Stoke & Staffordshire

Staffordshire and Cheshire PFIs to cost taxpayers £6bn

University Hospital of North Staffordshire: old and new
Image caption The new UHNS, valued at £415m, is set to cost local taxpayers more than £2.6bn

Private financing of public projects in Staffordshire and Cheshire could cost taxpayers £6 billion - four times the capital value of the projects.

There are 17 Private Finance Initiatives (PFIs) in operation across the two counties including schools, fire stations and the new University Hospital of North Staffordshire.

Treasury estimates value the buildings at £1.5 billion.

However, the eventual cost to the taxpayer will be just under £6bn.

PFIs were first suggested under John Major's Conservative government in the late 1990s and were widely used by New Labour after 1997.

Under the contracts, private companies build and maintain public buildings and are paid by the state over a period of 25 to 30 years. Once the PFI is paid off, the development falls into state ownership.

'Only game in town'

The deals have been likened to mortgages, but Professor of Health Politics, Policy & Management at Keele University, Callum Paton, says the terms are unfair and will put a strain on public services in the future:

"Yes it's a kind of mortgage [the] trouble is, it's a very bad mortgage... it's jam today and pain tomorrow."

However, the Labour MP for Stoke-on-Trent South, Rob Flello, defends the contracts:

"The only game in town was the PFI... you look at the sheer scale of the schools and hospitals we've built... they simply wouldn't have happened without PFI."

Tighter controls

Compared to Staffordshire and Cheshire, Birmingham and the Black Country have 21 PFI projects, and according to government figures they are worth an estimated £1.8bn, but will ultimately cost five times that much at £10.2bn.

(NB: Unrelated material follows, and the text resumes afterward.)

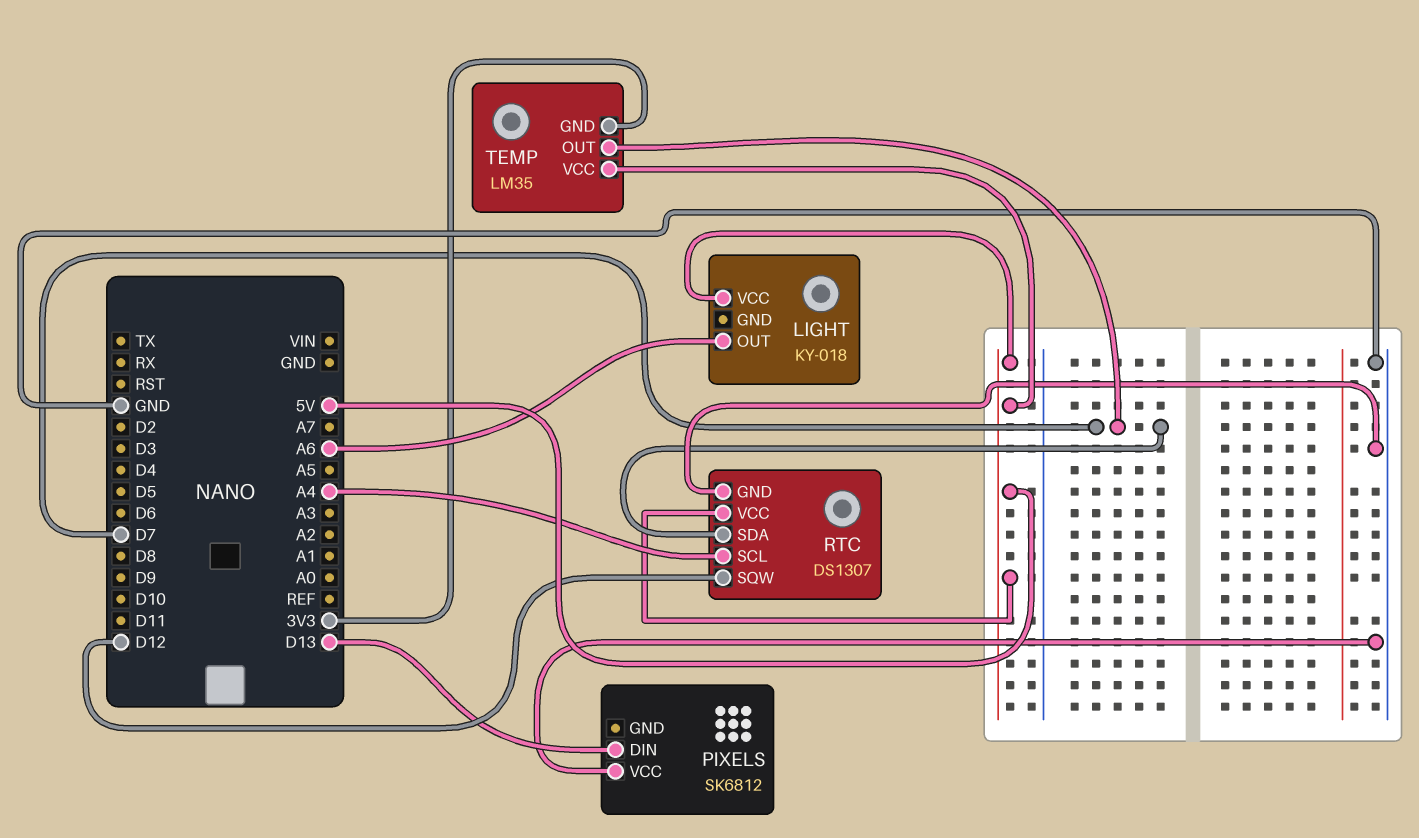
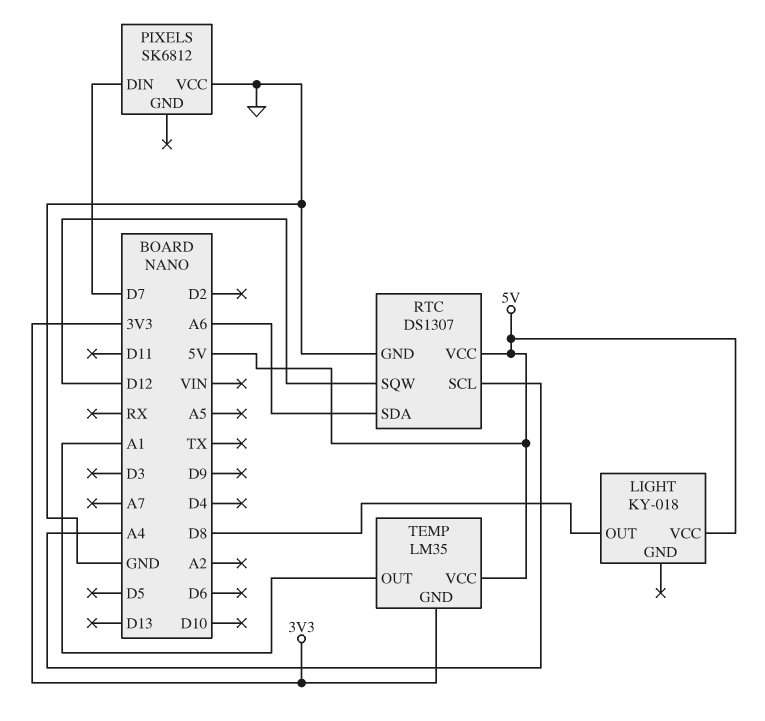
LIGHT pin OUT: A6 -> D8
PIXELS pin DIN: D13 -> D7
RTC pin SDA: D7 -> A6
TEMP pin OUT: D7 -> A1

The disparity between capital values and the cost to taxpayer has led to calls for some of the firms involved to offer voluntary rebates.

The Conservative MP for the Staffordshire Moorlands, Karen Bradley, who used to negotiate PFI contracts before becoming an MP, says that in her experience private companies did not set out to make an "excessive profit".

During a recent backbench debate at Westminster the Economic Secretary to the Treasury, Justine Greening, indicated there would be tighter controls on the use of PFIs in the future.